BY THE WAY, THE "CHOICE" PROGRAMS YOU HAVE SEGUED INTO ARE NOT THE SPECIAL ED, PSYCHOLOGIST AND SPORTS PROGRAMS YOU WERE THROWING OUT A FEW PARAGRAPHS AGO. VERY CRITICAL DIFFERENCES)
Kids get a good education in their neighborhood schools; while losing a spot in a lottery program may be disappointing, students' education is not harmed if they have to go to schools near home instead. (ASSUMING THEY HAVE A SCHOOL NEAR THEIR HOME..AS FOR THE "NOT HARMED" ARGUMENT, BY THE SAME ARGUMENT, WE COULD SHUT DOWN ALL THE CHOICE PROGRAMS AND NOBODY WOULD BE HARMED, SO WHY DO WE HAVE THEM? )

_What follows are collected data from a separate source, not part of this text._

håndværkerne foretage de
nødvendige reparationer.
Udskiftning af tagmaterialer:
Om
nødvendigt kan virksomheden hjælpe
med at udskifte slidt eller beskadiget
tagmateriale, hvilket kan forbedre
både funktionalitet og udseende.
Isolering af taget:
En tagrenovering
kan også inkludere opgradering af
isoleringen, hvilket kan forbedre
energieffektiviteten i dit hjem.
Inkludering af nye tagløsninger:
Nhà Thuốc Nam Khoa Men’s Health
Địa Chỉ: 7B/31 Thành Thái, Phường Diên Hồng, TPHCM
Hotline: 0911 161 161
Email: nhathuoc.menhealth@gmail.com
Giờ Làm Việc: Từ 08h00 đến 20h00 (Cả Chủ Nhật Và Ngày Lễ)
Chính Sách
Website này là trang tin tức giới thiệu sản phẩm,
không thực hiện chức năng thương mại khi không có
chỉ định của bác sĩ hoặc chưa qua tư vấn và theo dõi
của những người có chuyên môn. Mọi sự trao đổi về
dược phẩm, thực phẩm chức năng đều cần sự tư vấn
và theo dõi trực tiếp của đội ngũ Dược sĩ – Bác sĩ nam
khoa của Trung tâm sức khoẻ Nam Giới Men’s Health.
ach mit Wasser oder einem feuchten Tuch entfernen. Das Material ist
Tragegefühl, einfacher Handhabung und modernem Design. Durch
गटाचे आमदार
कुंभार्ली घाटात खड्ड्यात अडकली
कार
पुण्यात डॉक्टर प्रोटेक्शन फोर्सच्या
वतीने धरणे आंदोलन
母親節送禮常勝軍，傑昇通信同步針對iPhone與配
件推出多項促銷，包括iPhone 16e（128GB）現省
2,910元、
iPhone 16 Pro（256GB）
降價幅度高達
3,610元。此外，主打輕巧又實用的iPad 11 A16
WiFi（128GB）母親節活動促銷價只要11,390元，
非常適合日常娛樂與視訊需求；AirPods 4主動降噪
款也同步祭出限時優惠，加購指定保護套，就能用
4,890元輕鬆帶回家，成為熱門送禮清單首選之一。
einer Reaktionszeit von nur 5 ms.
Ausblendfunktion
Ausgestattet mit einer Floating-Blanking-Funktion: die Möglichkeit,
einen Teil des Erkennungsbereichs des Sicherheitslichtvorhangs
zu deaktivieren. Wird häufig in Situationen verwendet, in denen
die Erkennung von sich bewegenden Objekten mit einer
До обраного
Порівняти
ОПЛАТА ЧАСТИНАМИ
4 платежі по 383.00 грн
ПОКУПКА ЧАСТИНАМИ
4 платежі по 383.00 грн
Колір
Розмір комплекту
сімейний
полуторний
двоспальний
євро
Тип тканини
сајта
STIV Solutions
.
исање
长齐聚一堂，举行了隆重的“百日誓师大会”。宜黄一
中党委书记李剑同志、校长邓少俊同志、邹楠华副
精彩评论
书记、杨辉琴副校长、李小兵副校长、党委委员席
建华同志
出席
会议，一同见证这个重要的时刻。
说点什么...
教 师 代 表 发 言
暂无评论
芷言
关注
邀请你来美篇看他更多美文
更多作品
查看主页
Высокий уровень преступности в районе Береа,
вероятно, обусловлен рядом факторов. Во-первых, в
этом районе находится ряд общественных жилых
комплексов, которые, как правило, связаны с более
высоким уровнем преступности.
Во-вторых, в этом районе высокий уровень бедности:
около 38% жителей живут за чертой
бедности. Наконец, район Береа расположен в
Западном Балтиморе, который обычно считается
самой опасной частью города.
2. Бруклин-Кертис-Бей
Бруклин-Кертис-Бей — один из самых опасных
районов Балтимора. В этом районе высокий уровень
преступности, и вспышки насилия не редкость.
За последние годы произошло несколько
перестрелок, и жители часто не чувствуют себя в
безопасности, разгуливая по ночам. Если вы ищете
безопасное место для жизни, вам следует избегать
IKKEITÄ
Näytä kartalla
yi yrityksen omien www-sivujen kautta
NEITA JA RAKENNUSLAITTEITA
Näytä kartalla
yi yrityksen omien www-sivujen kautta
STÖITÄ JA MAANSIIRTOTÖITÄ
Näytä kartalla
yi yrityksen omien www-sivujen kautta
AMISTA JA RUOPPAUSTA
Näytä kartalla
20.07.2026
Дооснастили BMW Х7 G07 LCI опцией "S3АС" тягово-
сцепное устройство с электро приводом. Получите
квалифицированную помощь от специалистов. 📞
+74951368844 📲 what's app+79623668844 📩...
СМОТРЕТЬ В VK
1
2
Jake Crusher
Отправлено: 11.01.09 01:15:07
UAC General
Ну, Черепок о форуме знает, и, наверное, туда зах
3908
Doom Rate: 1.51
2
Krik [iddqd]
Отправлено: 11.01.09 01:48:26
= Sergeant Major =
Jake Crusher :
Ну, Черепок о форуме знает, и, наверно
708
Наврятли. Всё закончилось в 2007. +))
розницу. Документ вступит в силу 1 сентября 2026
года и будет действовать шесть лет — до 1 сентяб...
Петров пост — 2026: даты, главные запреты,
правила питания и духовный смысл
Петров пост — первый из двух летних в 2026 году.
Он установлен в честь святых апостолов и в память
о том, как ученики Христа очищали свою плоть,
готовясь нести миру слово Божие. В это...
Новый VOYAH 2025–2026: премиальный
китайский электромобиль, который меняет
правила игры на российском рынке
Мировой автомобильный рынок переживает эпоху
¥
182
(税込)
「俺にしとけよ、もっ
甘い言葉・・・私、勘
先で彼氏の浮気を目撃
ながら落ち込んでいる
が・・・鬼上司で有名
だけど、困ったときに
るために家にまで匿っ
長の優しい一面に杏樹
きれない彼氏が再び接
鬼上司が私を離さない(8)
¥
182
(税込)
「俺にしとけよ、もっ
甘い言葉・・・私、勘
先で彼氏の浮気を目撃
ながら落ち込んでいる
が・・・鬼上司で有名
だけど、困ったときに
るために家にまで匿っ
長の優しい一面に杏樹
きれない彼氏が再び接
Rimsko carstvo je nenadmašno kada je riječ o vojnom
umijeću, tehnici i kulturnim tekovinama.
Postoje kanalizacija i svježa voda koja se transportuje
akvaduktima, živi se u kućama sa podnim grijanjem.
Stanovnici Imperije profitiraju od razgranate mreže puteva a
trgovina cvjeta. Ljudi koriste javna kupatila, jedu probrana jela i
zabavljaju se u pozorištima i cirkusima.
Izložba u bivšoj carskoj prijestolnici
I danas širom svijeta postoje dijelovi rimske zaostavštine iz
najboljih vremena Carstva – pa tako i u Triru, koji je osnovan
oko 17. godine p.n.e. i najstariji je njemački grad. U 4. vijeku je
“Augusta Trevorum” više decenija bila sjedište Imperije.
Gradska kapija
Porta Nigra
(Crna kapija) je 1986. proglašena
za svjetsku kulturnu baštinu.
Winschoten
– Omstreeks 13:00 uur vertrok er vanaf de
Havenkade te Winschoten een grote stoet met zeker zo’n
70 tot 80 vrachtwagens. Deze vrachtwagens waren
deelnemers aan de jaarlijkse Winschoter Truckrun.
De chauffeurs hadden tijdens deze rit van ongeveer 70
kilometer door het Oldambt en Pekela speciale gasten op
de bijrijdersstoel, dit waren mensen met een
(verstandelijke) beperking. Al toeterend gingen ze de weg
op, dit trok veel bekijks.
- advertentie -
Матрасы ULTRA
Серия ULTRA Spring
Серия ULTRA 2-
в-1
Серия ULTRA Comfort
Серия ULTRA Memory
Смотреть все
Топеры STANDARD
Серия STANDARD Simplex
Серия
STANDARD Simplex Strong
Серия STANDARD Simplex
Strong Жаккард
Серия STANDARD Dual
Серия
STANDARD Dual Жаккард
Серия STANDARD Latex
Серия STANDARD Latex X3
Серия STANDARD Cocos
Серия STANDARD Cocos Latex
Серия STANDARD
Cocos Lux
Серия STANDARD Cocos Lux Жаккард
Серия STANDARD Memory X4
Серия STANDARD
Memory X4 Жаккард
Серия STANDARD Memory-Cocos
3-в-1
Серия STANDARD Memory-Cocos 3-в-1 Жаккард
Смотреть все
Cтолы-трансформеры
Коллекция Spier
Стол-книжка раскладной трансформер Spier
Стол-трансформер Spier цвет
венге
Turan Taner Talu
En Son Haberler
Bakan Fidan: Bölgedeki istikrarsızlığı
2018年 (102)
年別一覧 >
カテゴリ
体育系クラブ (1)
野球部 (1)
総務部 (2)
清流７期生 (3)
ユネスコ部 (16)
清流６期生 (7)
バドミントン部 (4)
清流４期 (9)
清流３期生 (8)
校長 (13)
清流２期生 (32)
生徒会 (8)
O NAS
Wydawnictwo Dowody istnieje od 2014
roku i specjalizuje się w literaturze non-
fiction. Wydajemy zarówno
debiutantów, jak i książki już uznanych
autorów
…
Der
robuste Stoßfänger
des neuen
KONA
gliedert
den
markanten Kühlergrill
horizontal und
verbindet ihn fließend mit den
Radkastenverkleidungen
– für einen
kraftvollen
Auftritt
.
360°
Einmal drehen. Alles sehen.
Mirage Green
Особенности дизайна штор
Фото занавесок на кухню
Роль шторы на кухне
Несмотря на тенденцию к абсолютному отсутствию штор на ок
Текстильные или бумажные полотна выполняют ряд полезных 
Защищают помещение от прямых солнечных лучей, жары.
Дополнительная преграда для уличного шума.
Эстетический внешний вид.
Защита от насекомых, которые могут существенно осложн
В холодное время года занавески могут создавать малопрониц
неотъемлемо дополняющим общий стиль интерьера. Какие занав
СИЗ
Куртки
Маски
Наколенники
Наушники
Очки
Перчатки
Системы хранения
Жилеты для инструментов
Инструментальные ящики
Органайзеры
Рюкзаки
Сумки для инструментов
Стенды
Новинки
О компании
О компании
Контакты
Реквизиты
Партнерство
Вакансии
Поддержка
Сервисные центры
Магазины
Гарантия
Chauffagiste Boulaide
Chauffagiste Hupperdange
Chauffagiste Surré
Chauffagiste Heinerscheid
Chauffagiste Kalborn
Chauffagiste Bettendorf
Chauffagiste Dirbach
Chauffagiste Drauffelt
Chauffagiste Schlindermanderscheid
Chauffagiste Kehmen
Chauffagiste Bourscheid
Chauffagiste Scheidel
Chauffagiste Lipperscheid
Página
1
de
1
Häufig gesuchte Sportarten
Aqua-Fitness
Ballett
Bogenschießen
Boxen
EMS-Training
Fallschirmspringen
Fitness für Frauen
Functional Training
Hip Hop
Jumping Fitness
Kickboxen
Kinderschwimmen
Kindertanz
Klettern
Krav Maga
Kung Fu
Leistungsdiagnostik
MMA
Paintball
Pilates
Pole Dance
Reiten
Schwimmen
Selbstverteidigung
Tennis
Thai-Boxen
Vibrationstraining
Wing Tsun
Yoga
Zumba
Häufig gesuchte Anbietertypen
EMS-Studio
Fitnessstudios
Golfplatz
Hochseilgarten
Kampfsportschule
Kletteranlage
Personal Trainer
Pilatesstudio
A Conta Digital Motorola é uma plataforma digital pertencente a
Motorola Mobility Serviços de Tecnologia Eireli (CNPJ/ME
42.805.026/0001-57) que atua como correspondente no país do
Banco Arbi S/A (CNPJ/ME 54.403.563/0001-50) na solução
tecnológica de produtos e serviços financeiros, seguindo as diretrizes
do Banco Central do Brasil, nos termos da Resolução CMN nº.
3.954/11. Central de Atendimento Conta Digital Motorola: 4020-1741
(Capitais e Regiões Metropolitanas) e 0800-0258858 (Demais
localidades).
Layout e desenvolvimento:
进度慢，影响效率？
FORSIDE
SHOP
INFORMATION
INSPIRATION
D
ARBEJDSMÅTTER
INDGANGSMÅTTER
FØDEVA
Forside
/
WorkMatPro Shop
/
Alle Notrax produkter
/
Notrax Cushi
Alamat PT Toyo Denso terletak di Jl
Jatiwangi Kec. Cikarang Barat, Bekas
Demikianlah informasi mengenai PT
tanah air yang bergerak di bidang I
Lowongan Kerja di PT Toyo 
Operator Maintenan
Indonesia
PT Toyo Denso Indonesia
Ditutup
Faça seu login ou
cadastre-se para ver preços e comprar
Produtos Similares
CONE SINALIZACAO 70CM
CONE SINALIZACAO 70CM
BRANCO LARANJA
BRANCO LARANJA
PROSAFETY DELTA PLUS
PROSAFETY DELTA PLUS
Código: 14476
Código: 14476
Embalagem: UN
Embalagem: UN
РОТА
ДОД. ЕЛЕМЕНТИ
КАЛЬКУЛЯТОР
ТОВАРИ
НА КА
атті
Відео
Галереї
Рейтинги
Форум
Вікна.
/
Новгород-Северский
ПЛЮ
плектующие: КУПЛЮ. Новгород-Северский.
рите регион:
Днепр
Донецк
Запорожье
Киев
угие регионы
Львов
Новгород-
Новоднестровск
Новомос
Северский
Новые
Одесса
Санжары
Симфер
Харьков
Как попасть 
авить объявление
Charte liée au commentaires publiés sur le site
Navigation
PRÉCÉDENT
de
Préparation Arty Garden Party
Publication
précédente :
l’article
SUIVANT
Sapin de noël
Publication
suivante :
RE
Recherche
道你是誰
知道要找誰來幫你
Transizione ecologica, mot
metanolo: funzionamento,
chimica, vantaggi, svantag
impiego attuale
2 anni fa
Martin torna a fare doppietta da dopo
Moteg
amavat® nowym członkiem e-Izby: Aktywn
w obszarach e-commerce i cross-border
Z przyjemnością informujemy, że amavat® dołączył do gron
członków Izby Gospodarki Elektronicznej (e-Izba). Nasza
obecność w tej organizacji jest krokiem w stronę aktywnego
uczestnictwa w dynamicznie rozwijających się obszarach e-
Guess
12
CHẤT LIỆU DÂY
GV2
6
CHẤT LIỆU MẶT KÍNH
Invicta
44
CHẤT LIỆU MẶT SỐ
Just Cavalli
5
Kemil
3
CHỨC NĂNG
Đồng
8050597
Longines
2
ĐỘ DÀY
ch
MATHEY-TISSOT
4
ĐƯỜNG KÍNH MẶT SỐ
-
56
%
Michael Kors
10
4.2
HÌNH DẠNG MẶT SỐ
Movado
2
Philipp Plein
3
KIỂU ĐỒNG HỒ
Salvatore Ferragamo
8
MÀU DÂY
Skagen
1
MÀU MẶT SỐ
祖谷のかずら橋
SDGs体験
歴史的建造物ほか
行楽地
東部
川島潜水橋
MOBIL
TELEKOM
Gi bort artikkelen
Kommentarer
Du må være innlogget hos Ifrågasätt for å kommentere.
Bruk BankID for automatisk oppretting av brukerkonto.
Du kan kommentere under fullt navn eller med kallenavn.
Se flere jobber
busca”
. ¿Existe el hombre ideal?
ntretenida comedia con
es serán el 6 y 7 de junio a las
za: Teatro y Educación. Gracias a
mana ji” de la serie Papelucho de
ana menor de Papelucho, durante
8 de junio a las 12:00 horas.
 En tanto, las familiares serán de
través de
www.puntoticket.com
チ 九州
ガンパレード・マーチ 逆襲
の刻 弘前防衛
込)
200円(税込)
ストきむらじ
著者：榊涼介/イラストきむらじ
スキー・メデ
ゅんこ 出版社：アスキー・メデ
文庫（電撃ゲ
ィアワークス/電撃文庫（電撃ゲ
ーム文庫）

If what you are suggesting instead is that every school should have multiple mini-choice programs ( WHERE DID YOU GET THAT? I AM STATING A FACT, THAT EACH SCHOOL HAS DISCRETIONARY INCOME, SOME FROM DISTRICT, SOME FROM PIE, WHICH THEY CHOOSE TO USE AS THEY WISH) in them, suggest how that would be feasible given differing interests at each site and limited financial resources. If it is just that you want foreign language in all elementary schools, isn't the district looking into that right now? Check out the mentions of the World Language/FLES Task Force on the PAUSD website.( I DON'T HAVE ANY OPINION ON WHETHER OR NOT THERE IS OR ISNT' FOREIGN LANGUAGE IN ALL ELEMENTARY SCHOOLS, THIS IS A DISCUSSION ON WHETHER OR NOT THIS PHILOSOPHY OF EDUCATION FUND USE, WHICH WILL LEAD TO EVERY ELEMENTARY SCHOOL BEING VERY DIFFERENT, AND EACH KID GETTING THE EDUCATION THEY WIN BY LOTERY, IS THE ONE WE WANT. THE UNINTENDED CONSEQUENCES ARE GREAT. I REGRET SUPPORTING SI WHEN IT STARTED. I WAS TOO YOUNG AND NAIVE AND SELFISH TO REALIZE WHERE THE THINKING WOULD LEAD.)
BY THE WAY, I WILL BE AMAZED AND DELIGHTED IF EVEN ALL THE 6TH GRADERS CAN TAKE A FOREIGN LANGUAGE.
Posted by Keep Focused Too, a resident of another community, 17 hours ago
Again, nobody is saying do away with young 5s, competitive sports etc. Focusing on the ONE aspect of "not accepting all who want it" denies the reality of and difference between programs that are meant to be competitive or for a certain population in extra need, and programs that are set up to be "won" on a lottery so that a kid gets the education he "wins".